A Congress insider told ThePrint, “Both of Rahul’s picks — Ashok Tanwar, the outgoing state Congress chief, and Kiran Choudhary, the outgoing CLP leader — have been sidelined by the party.”
Another Haryana Congress leader said the high command under Sonia also managed to keep Hooda on his toes. “He wanted the post (Haryana Congress president) for his son or himself, but they have reminded him of his place.”
The Sonia style of accommodation and reward, blended with a hint of repudiation to signal the authority of the high command, was missing in the Congress for the past six-and-a-half years — since her son Rahul Gandhi became vice-president in January 2013.
Although his elevation as Congress president came in December 2017, Rahul started calling the shots in the party in his vice-presidential days. Unlike Sonia, Rahul was inflexible.
His appointee Ashok Tanwar was a miserable failure as Haryana Congress chief, with the party losing assembly, Lok Sabha and even municipal elections on his watch, but Rahul wouldn’t unseat the former Indian Youth Congress chief.
He didn’t empower Hooda, the only leader with pan-state appeal, even if it meant continuous factional fights and decimation of the Congress in the state.
In Uttar Pradesh, he didn’t remove state Congress chief Raj Babbar, his appointee, despite the party getting a drubbing in the assembly and the Lok Sabha elections.
Rahul didn’t replace Randeep Surjewala as the party’s communications head either, despite all-round acknowledgement of him being a “disaster”.
The former Congress president showed similar inflexibility and doggedness in defending his decisions in all spheres, no matter how wrong they turned out to be, be it the persistence with the allegations about the Rafale deal, or the politically-damaging swings to the Left in economics and the Right-Left seesaw in politics.
“It’s true his (Rahul’s) politics was marked by the my-way-or-highway approach while Soniaji believes in persuasion, in maintaining balance,” said a Congress leader, an AICC functionary who was sidelined during Rahul regime.
= = =
**Exercise aim:** Copy the entire passage on Sonia and Rahul Gandhi's styles of running the Congress word for word. The material that follows has no connection to the text.

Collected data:
= = =
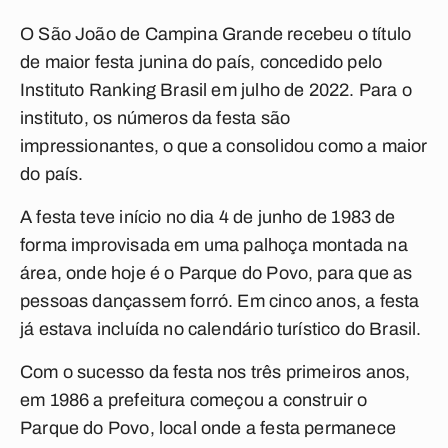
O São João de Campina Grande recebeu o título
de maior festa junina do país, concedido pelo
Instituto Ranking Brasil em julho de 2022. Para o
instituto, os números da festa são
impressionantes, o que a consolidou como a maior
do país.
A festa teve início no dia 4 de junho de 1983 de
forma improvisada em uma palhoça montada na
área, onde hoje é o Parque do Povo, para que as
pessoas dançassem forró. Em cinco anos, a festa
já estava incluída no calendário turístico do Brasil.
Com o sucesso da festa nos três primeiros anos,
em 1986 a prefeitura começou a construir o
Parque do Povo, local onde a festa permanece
= = =
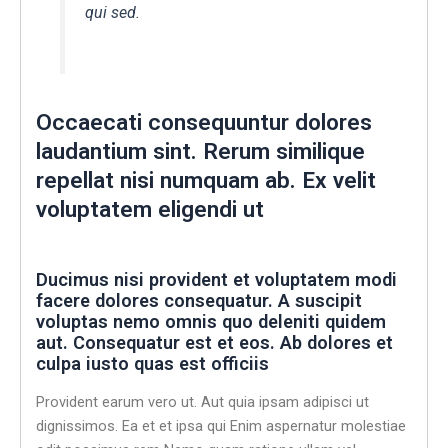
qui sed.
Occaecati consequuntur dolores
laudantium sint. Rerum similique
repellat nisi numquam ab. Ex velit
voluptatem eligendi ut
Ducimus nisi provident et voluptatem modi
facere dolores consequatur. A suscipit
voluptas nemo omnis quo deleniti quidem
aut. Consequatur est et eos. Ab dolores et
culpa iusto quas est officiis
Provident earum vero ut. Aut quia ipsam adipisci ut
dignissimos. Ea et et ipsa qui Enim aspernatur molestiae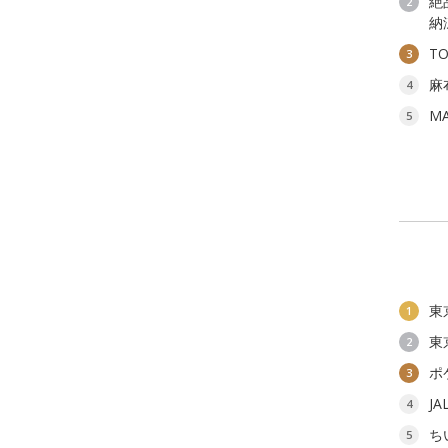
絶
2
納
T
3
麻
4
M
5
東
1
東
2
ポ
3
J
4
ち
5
= = =
**Output of the exercise:**
A Congress insider told ThePrint, “Both of Rahul’s picks — Ashok Tanwar, the outgoing state Congress chief, and Kiran Choudhary, the outgoing CLP leader — have been sidelined by the party.”
Another Haryana Congress leader said the high command under Sonia also managed to keep Hooda on his toes. “He wanted the post (Haryana Congress president) for his son or himself, but they have reminded him of his place.”
The Sonia style of accommodation and reward, blended with a hint of repudiation to signal the authority of the high command, was missing in the Congress for the past six-and-a-half years — since her son Rahul Gandhi became vice-president in January 2013.
Although his elevation as Congress president came in December 2017, Rahul started calling the shots in the party in his vice-presidential days. Unlike Sonia, Rahul was inflexible.
His appointee Ashok Tanwar was a miserable failure as Haryana Congress chief, with the party losing assembly, Lok Sabha and even municipal elections on his watch, but Rahul wouldn’t unseat the former Indian Youth Congress chief.
He didn’t empower Hooda, the only leader with pan-state appeal, even if it meant continuous factional fights and decimation of the Congress in the state.
In Uttar Pradesh, he didn’t remove state Congress chief Raj Babbar, his appointee, despite the party getting a drubbing in the assembly and the Lok Sabha elections.
Rahul didn’t replace Randeep Surjewala as the party’s communications head either, despite all-round acknowledgement of him being a “disaster”.
The former Congress president showed similar inflexibility and doggedness in defending his decisions in all spheres, no matter how wrong they turned out to be, be it the persistence with the allegations about the Rafale deal, or the politically-damaging swings to the Left in economics and the Right-Left seesaw in politics.
“It’s true his (Rahul’s) politics was marked by the my-way-or-highway approach while Soniaji believes in persuasion, in maintaining balance,” said a Congress leader, an AICC functionary who was sidelined during Rahul regime.